Wiki Front Matter

For now I imagine a compromise, which allows us to use federated wiki, and apply a convention, which adds the needed expression (metadata) to a page, in a practical and visually pleasing ways. Not perfect, but workable.

> Note: this might be an example of wiki front matter. Indicating this page is a raw first draft, full of typos and conceptual mistakes.

Next we would write a plugin specifically for this front matter, or find some way to build it into the current wiki-client and how pages are indexed. As that is without our control, we can describe the need here, prototype and see how this path unfolds.

# Why We require some additional structure to wiki pages, as we beign to work more in groups, and devise collective editorial and decision making practice.

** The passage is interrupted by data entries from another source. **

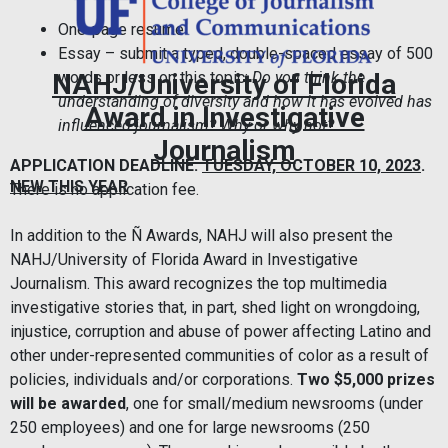
One-page resume
Essay – submit a typed, double-spaced essay of 500
words or less on this topic:
Do you think the
NAHJ/University of Florida
understanding of diversity and how it has evolved has
Award in Investigative
influenced journalism? Why or why not?
Journalism
APPLICATION DEADLINE:
TUESDAY, OCTOBER 10, 2023
.
NEW THIS YEAR
There is no application fee.
In addition to the Ñ Awards, NAHJ will also present the
NAHJ/University of Florida Award in Investigative
Journalism. This award recognizes the top multimedia
investigative stories that, in part, shed light on wrongdoing,
injustice, corruption and abuse of power affecting Latino and
other under-represented communities of color as a result of
policies, individuals and/or corporations.
Two $5,000 prizes
will be awarded
, one for small/medium newsrooms (under
250 employees) and one for large newsrooms (250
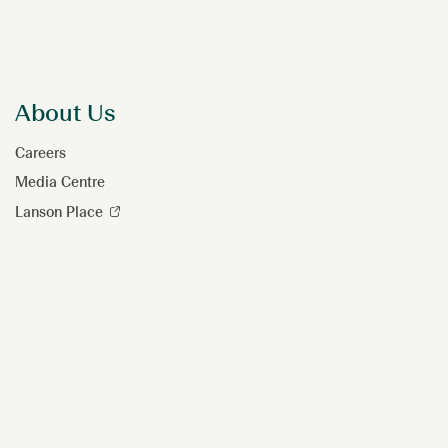
About Us
Careers
Media Centre
Lanson Place
Hi, how can I help?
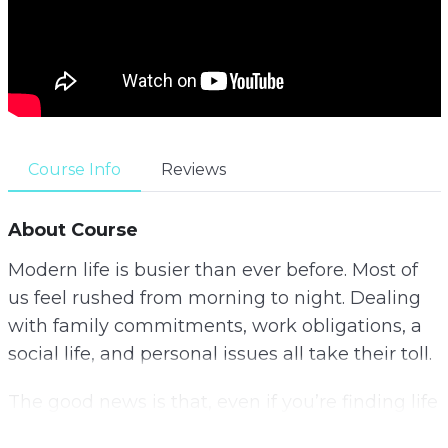
Course Info
Reviews
About Course
Modern life is busier than ever before. Most of
us feel rushed from morning to night. Dealing
with family commitments, work obligations, a
social life, and personal issues all take their toll.
The good news is that, even if you’re finding life
hard to control at the moment, by putting some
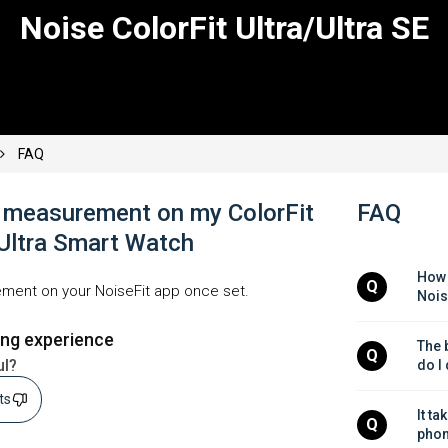
Noise ColorFit Ultra/Ultra SE
FAQ
f measurement on my ColorFit
FAQ
 Ultra Smart Watch
How 
Q
ment on your NoiseFit app once set.
Nois
ing experience
The b
Q
ul?
do I
sts
It ta
Q
phon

Examples include marking pages with various stages of completion for publishing workflows, or marking teh context of a page according to a type of deliberative statement - is it personal opinion or a factual claim, has it been peer reviewed, or prudecd by AI? Is it signed, and if so by whom? What is the copyright status, and associated license?

Many or all of these things are needed as a wiki evolves from a simple social note taking system, towards a full deliberative interface for field researchers in a mutually ownded governance structure.

# Why not?

At the same time, much if not all such functionaility can be achieved simply by writing in wiki well. Good disciplined individual and collective practice, together with an almost infinitely flexible writing tool can deliver (in theory) almost everything required by the project.

In reality this is too demanding for an actual interdisciplinary audience. Good behavior, and a deep undertanding of wiki etiquet and practice will not happen over the forthcoming months of the project should we succeed in attracting a new audience.

# Second Paragraph I imagine standardising an optional metadata section on the second paragraph - perhaps combining it wih a Wiki Banner image. The combination of the visual flexibility to indivate what type of page to expect, and detailed metadata that software can parse and use, could work?

A right aligned svg icon, containing metadata perhaps - with expandable interactivity to enable an author to add and edit this metadata might make sense. How this works with the future of the journal and the page-json schema is not clear (yet).